Exercise requirements. Nothing but the pictures should be left out when you copy the records exactly.
------------------------------
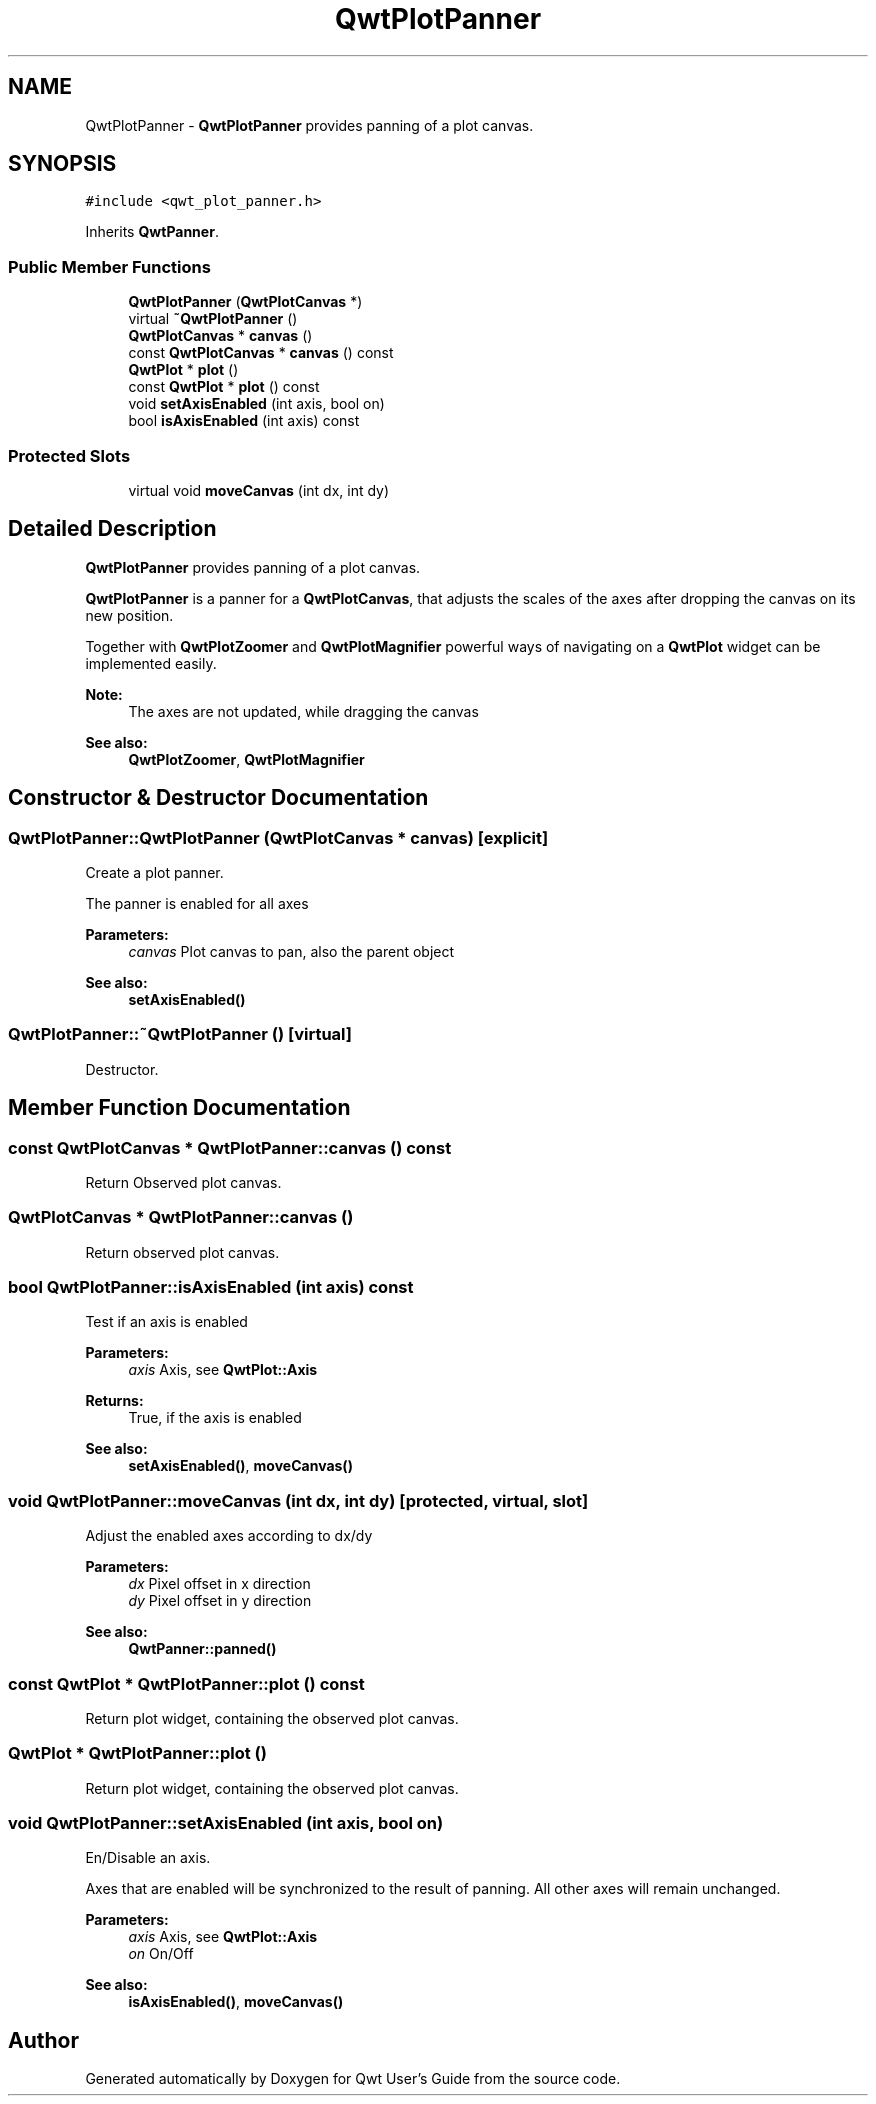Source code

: .TH "QwtPlotPanner" 3 "22 Mar 2009" "Qwt User's Guide" \" -*- nroff -*-
.ad l
.nh
.SH NAME
QwtPlotPanner \- \fBQwtPlotPanner\fP provides panning of a plot canvas.  

.PP
.SH SYNOPSIS
.br
.PP
\fC#include <qwt_plot_panner.h>\fP
.PP
Inherits \fBQwtPanner\fP.
.PP
.SS "Public Member Functions"

.in +1c
.ti -1c
.RI "\fBQwtPlotPanner\fP (\fBQwtPlotCanvas\fP *)"
.br
.ti -1c
.RI "virtual \fB~QwtPlotPanner\fP ()"
.br
.ti -1c
.RI "\fBQwtPlotCanvas\fP * \fBcanvas\fP ()"
.br
.ti -1c
.RI "const \fBQwtPlotCanvas\fP * \fBcanvas\fP () const "
.br
.ti -1c
.RI "\fBQwtPlot\fP * \fBplot\fP ()"
.br
.ti -1c
.RI "const \fBQwtPlot\fP * \fBplot\fP () const "
.br
.ti -1c
.RI "void \fBsetAxisEnabled\fP (int axis, bool on)"
.br
.ti -1c
.RI "bool \fBisAxisEnabled\fP (int axis) const "
.br
.in -1c
.SS "Protected Slots"

.in +1c
.ti -1c
.RI "virtual void \fBmoveCanvas\fP (int dx, int dy)"
.br
.in -1c
.SH "Detailed Description"
.PP 
\fBQwtPlotPanner\fP provides panning of a plot canvas. 

\fBQwtPlotPanner\fP is a panner for a \fBQwtPlotCanvas\fP, that adjusts the scales of the axes after dropping the canvas on its new position.
.PP
Together with \fBQwtPlotZoomer\fP and \fBQwtPlotMagnifier\fP powerful ways of navigating on a \fBQwtPlot\fP widget can be implemented easily.
.PP
\fBNote:\fP
.RS 4
The axes are not updated, while dragging the canvas 
.RE
.PP
\fBSee also:\fP
.RS 4
\fBQwtPlotZoomer\fP, \fBQwtPlotMagnifier\fP 
.RE
.PP

.SH "Constructor & Destructor Documentation"
.PP 
.SS "QwtPlotPanner::QwtPlotPanner (\fBQwtPlotCanvas\fP * canvas)\fC [explicit]\fP"
.PP
Create a plot panner. 
.PP
The panner is enabled for all axes
.PP
\fBParameters:\fP
.RS 4
\fIcanvas\fP Plot canvas to pan, also the parent object
.RE
.PP
\fBSee also:\fP
.RS 4
\fBsetAxisEnabled()\fP 
.RE
.PP

.SS "QwtPlotPanner::~QwtPlotPanner ()\fC [virtual]\fP"
.PP
Destructor. 
.PP
.SH "Member Function Documentation"
.PP 
.SS "const \fBQwtPlotCanvas\fP * QwtPlotPanner::canvas () const"
.PP
Return Observed plot canvas. 
.PP
.SS "\fBQwtPlotCanvas\fP * QwtPlotPanner::canvas ()"
.PP
Return observed plot canvas. 
.PP
.SS "bool QwtPlotPanner::isAxisEnabled (int axis) const"
.PP
Test if an axis is enabled
.PP
\fBParameters:\fP
.RS 4
\fIaxis\fP Axis, see \fBQwtPlot::Axis\fP 
.RE
.PP
\fBReturns:\fP
.RS 4
True, if the axis is enabled
.RE
.PP
\fBSee also:\fP
.RS 4
\fBsetAxisEnabled()\fP, \fBmoveCanvas()\fP 
.RE
.PP

.SS "void QwtPlotPanner::moveCanvas (int dx, int dy)\fC [protected, virtual, slot]\fP"
.PP
Adjust the enabled axes according to dx/dy
.PP
\fBParameters:\fP
.RS 4
\fIdx\fP Pixel offset in x direction 
.br
\fIdy\fP Pixel offset in y direction
.RE
.PP
\fBSee also:\fP
.RS 4
\fBQwtPanner::panned()\fP 
.RE
.PP

.SS "const \fBQwtPlot\fP * QwtPlotPanner::plot () const"
.PP
Return plot widget, containing the observed plot canvas. 
.PP
.SS "\fBQwtPlot\fP * QwtPlotPanner::plot ()"
.PP
Return plot widget, containing the observed plot canvas. 
.PP
.SS "void QwtPlotPanner::setAxisEnabled (int axis, bool on)"
.PP
En/Disable an axis. 
.PP
Axes that are enabled will be synchronized to the result of panning. All other axes will remain unchanged.
.PP
\fBParameters:\fP
.RS 4
\fIaxis\fP Axis, see \fBQwtPlot::Axis\fP 
.br
\fIon\fP On/Off
.RE
.PP
\fBSee also:\fP
.RS 4
\fBisAxisEnabled()\fP, \fBmoveCanvas()\fP 
.RE
.PP


.SH "Author"
.PP 
Generated automatically by Doxygen for Qwt User's Guide from the source code.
------------------------------
Exercise output.
Source code

: .TH "QwtPlotPanner" 3 "22 Mar 2009" "Qwt User's Guide" \" -*- nroff -*-
.ad l
.nh
.SH NAME
QwtPlotPanner \- \fBQwtPlotPanner\fP provides panning of a plot canvas.  

.PP
.SH SYNOPSIS
.br
.PP
\fC#include <qwt_plot_panner.h>\fP
.PP
Inherits \fBQwtPanner\fP.
.PP
.SS "Public Member Functions"

.in +1c
.ti -1c
.RI "\fBQwtPlotPanner\fP (\fBQwtPlotCanvas\fP *)"
.br
.ti -1c
.RI "virtual \fB~QwtPlotPanner\fP ()"
.br
.ti -1c
.RI "\fBQwtPlotCanvas\fP * \fBcanvas\fP ()"
.br
.ti -1c
.RI "const \fBQwtPlotCanvas\fP * \fBcanvas\fP () const "
.br
.ti -1c
.RI "\fBQwtPlot\fP * \fBplot\fP ()"
.br
.ti -1c
.RI "const \fBQwtPlot\fP * \fBplot\fP () const "
.br
.ti -1c
.RI "void \fBsetAxisEnabled\fP (int axis, bool on)"
.br
.ti -1c
.RI "bool \fBisAxisEnabled\fP (int axis) const "
.br
.in -1c
.SS "Protected Slots"

.in +1c
.ti -1c
.RI "virtual void \fBmoveCanvas\fP (int dx, int dy)"
.br
.in -1c
.SH "Detailed Description"
.PP 
\fBQwtPlotPanner\fP provides panning of a plot canvas. 

\fBQwtPlotPanner\fP is a panner for a \fBQwtPlotCanvas\fP, that adjusts the scales of the axes after dropping the canvas on its new position.
.PP
Together with \fBQwtPlotZoomer\fP and \fBQwtPlotMagnifier\fP powerful ways of navigating on a \fBQwtPlot\fP widget can be implemented easily.
.PP
\fBNote:\fP
.RS 4
The axes are not updated, while dragging the canvas 
.RE
.PP
\fBSee also:\fP
.RS 4
\fBQwtPlotZoomer\fP, \fBQwtPlotMagnifier\fP 
.RE
.PP

.SH "Constructor & Destructor Documentation"
.PP 
.SS "QwtPlotPanner::QwtPlotPanner (\fBQwtPlotCanvas\fP * canvas)\fC [explicit]\fP"
.PP
Create a plot panner. 
.PP
The panner is enabled for all axes
.PP
\fBParameters:\fP
.RS 4
\fIcanvas\fP Plot canvas to pan, also the parent object
.RE
.PP
\fBSee also:\fP
.RS 4
\fBsetAxisEnabled()\fP 
.RE
.PP

.SS "QwtPlotPanner::~QwtPlotPanner ()\fC [virtual]\fP"
.PP
Destructor. 
.PP
.SH "Member Function Documentation"
.PP 
.SS "const \fBQwtPlotCanvas\fP * QwtPlotPanner::canvas () const"
.PP
Return Observed plot canvas. 
.PP
.SS "\fBQwtPlotCanvas\fP * QwtPlotPanner::canvas ()"
.PP
Return observed plot canvas. 
.PP
.SS "bool QwtPlotPanner::isAxisEnabled (int axis) const"
.PP
Test if an axis is enabled
.PP
\fBParameters:\fP
.RS 4
\fIaxis\fP Axis, see \fBQwtPlot::Axis\fP 
.RE
.PP
\fBReturns:\fP
.RS 4
True, if the axis is enabled
.RE
.PP
\fBSee also:\fP
.RS 4
\fBsetAxisEnabled()\fP, \fBmoveCanvas()\fP 
.RE
.PP

.SS "void QwtPlotPanner::moveCanvas (int dx, int dy)\fC [protected, virtual, slot]\fP"
.PP
Adjust the enabled axes according to dx/dy
.PP
\fBParameters:\fP
.RS 4
\fIdx\fP Pixel offset in x direction 
.br
\fIdy\fP Pixel offset in y direction
.RE
.PP
\fBSee also:\fP
.RS 4
\fBQwtPanner::panned()\fP 
.RE
.PP

.SS "const \fBQwtPlot\fP * QwtPlotPanner::plot () const"
.PP
Return plot widget, containing the observed plot canvas. 
.PP
.SS "\fBQwtPlot\fP * QwtPlotPanner::plot ()"
.PP
Return plot widget, containing the observed plot canvas. 
.PP
.SS "void QwtPlotPanner::setAxisEnabled (int axis, bool on)"
.PP
En/Disable an axis. 
.PP
Axes that are enabled will be synchronized to the result of panning. All other axes will remain unchanged.
.PP
\fBParameters:\fP
.RS 4
\fIaxis\fP Axis, see \fBQwtPlot::Axis\fP 
.br
\fIon\fP On/Off
.RE
.PP
\fBSee also:\fP
.RS 4
\fBisAxisEnabled()\fP, \fBmoveCanvas()\fP 
.RE
.PP


.SH "Author"
.PP 
Generated automatically by Doxygen for Qwt User's Guide from the source code.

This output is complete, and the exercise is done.